▶ What you need to do: All of the records are to be copied out exactly, with nothing left out.

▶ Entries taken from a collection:
---+---
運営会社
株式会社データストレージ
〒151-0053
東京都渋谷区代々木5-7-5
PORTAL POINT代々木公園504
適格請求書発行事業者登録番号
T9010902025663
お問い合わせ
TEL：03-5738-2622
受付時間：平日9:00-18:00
---+---
▶ Answer to this task:
運営会社
株式会社データストレージ
〒151-0053
東京都渋谷区代々木5-7-5
PORTAL POINT代々木公園504
適格請求書発行事業者登録番号
T9010902025663
お問い合わせ
TEL：03-5738-2622
受付時間：平日9:00-18:00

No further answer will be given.